Exercise brief — Look through the listing and locate every line containing the word "vertebra"; copy those lines.
::: Available data :::
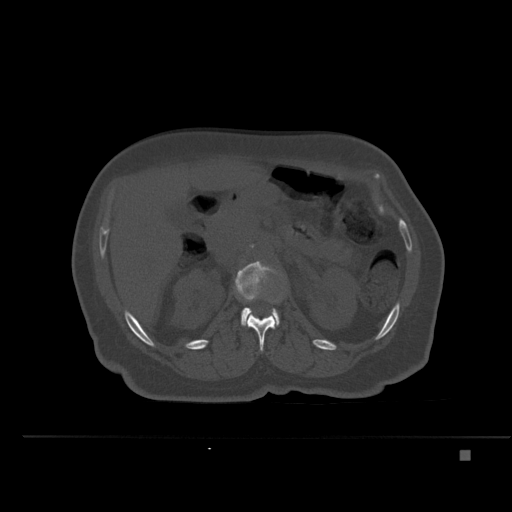
CT including the spine, one axial slice. Position 229 of 477 along the scan axis. Bone window (W 1800 / L 400 HU). 1.5 mm slice thickness. 512 × 512 image matrix. Patient: female, 74 years. From the clinical record (not read from this slice): primary cancer: colon.
Structures marked on this image (semi-automatically segmented with operator editing):
- L1 vertebra: bounding box [x1, y1, x2, y2] px = [247, 301, 277, 351]
- L2 vertebra: [235, 261, 280, 326]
:::
Exercise solution —
- L1 vertebra: bounding box [x1, y1, x2, y2] px = [247, 301, 277, 351]
- L2 vertebra: [235, 261, 280, 326]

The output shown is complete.